This is code from an exercise:
#include <iostream>
using namespace std;
int main() {
int n = 13;
int* ip = new int(n + 3);
int* ip2 = ip;
cout << *ip << endl;
delete ip;
cout << *ip2 << endl;
cout << ip << tab << ip2 << endl;
}
When the space allocated to the int on the heap is deleted, I thought that dereferencing the pointer would give some sort of memory error. Instead, it returns 0.
Why is this?
Dereferencing an invalid pointer leads to undefined results per spec. It's not guaranteed to fail.
Usually (CPU/OS/compiler/... dependent), the compiler doesn't really care about it at all. It just gives what's currently at that memory address. For example, in x86 architecture, you just see an error only when the address is in a memory page that's not mapped to your process (or your process doesn't have permission to access that), thus an exception will be thrown by the CPU (protection fault) which the OS would handle appropriately (and probably, making your process fail). A trick is sometimes used to make accessing the address 0 always cause an access violation: The OS sets the read/write bits of the first page of the address space in the page table to 0 so that any access to that page will always generate an exception.
This behaviour is undefined, and so what will happen is implementation and system dependent.
Dereferencing the ip pointer will return what happens to be at that memory location at that time.
It's returning 0 because that's what the four bytes at ip happen to encode to when cast as an integer.
dereferencing a pointer after it's been deleted is unpredictable. It might be zero, it might be something else if that memory has been reallocated elsewhere.
You're just lucky that it's 0 when you run your program.
Further to Mehrdads answer, In gcc with glibc, the data structures representing the memory heap are stored in the block of memory returned, to save memory (i.e. its an intrusive list). So, when a block of memory is freed, it is added to the free list. My guess is that the 0 being written following the free indicates that this is the last element of the the free block list (the first pointer sized word of deallocated memory will contain the lists next pointer).

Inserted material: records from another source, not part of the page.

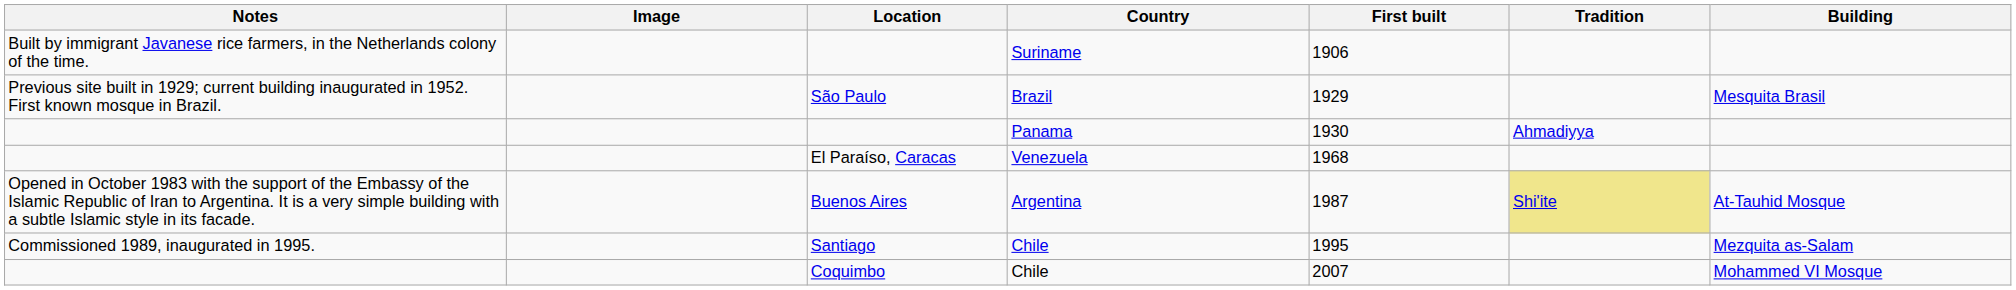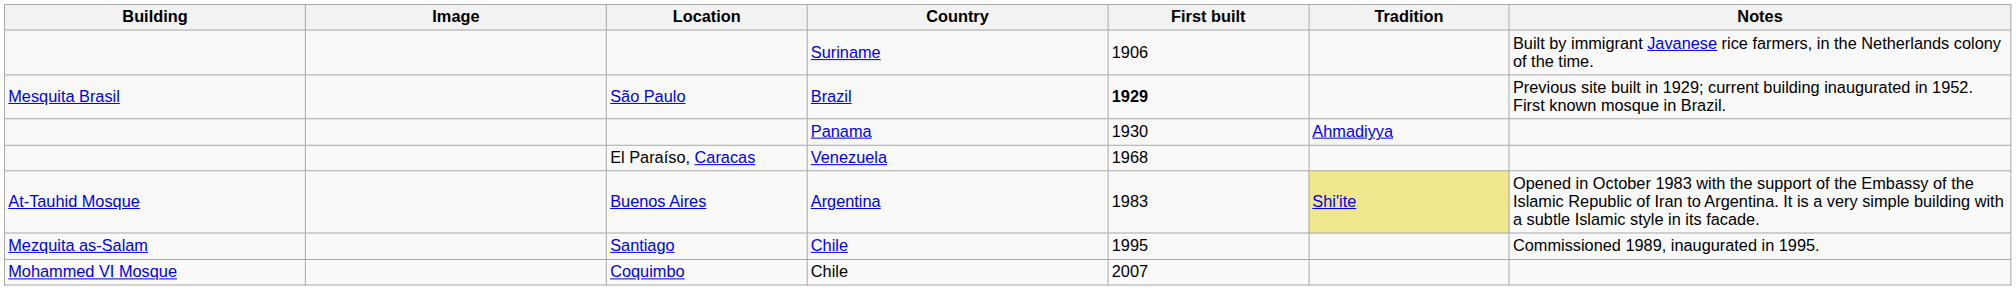columns swapped: Building <-> Notes
São Paulo | First built: normal -> bold
Buenos Aires | First built: 1987 -> 1983
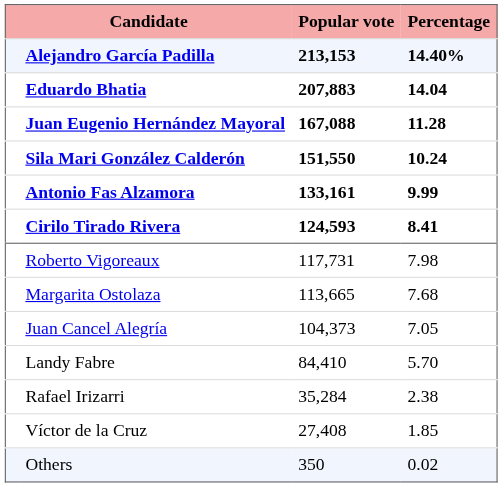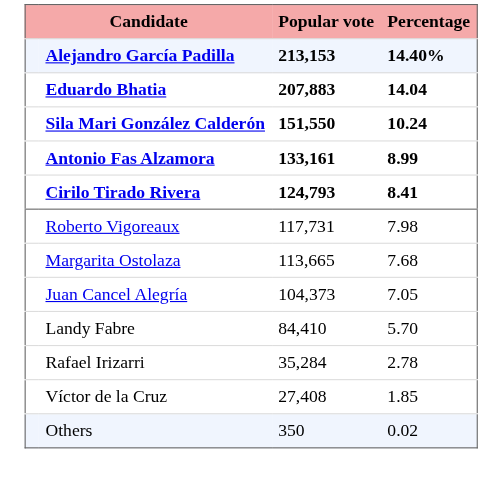- row: Juan Eugenio Hernández Mayoral | 167,088 | 11.28
Antonio Fas Alzamora | Percentage: 9.99 -> 8.99
Cirilo Tirado Rivera | Popular vote: 124,593 -> 124,793
Rafael Irizarri | Percentage: 2.38 -> 2.78
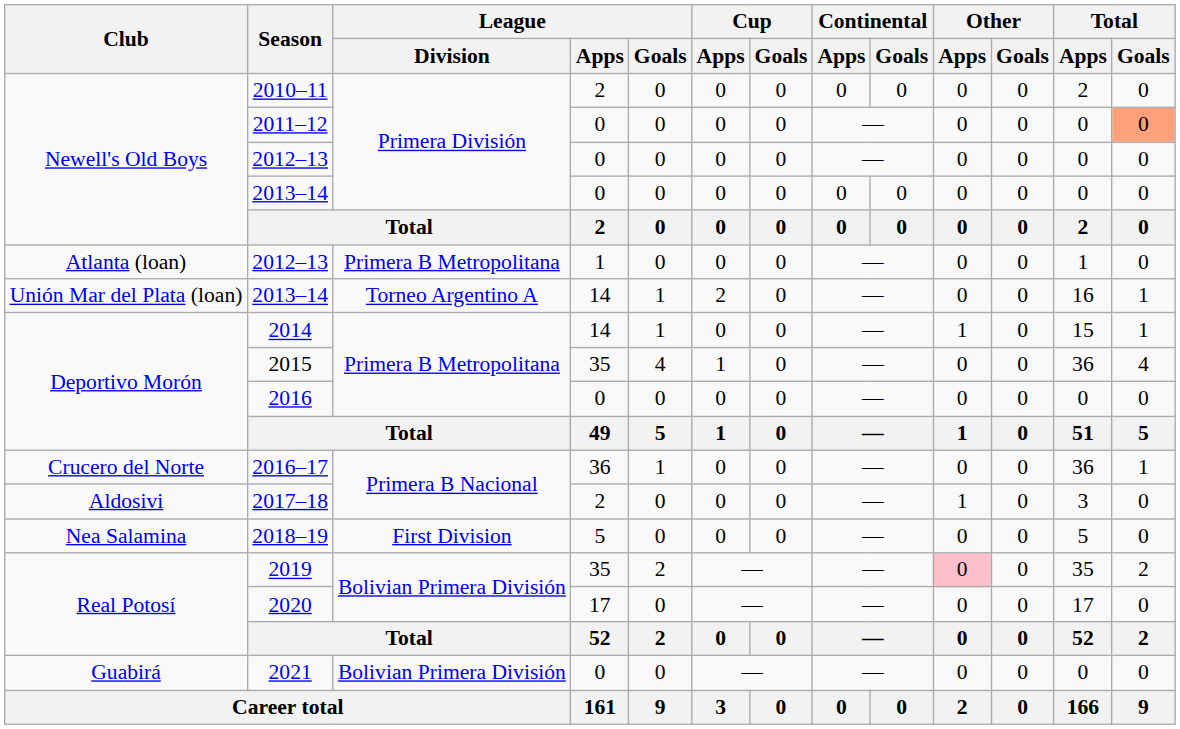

If you were to allocate and free more memory before dereferencing this block again, the value would change when a new item is added to the end of the free list. This is one way that library implementation decisions affect what happens during 'undefined' behaviour. In this case, the glibc developers have taken advantage of the fact that this behaviour is undefined to make their memory allocator more space efficient.
If you run your program under valgrind, it will catch these errors for you. In any case, always stay away from undefined behaviour, since it is very likely to be different on various platforms and even different builds on the same platform (e.g. debug vs release).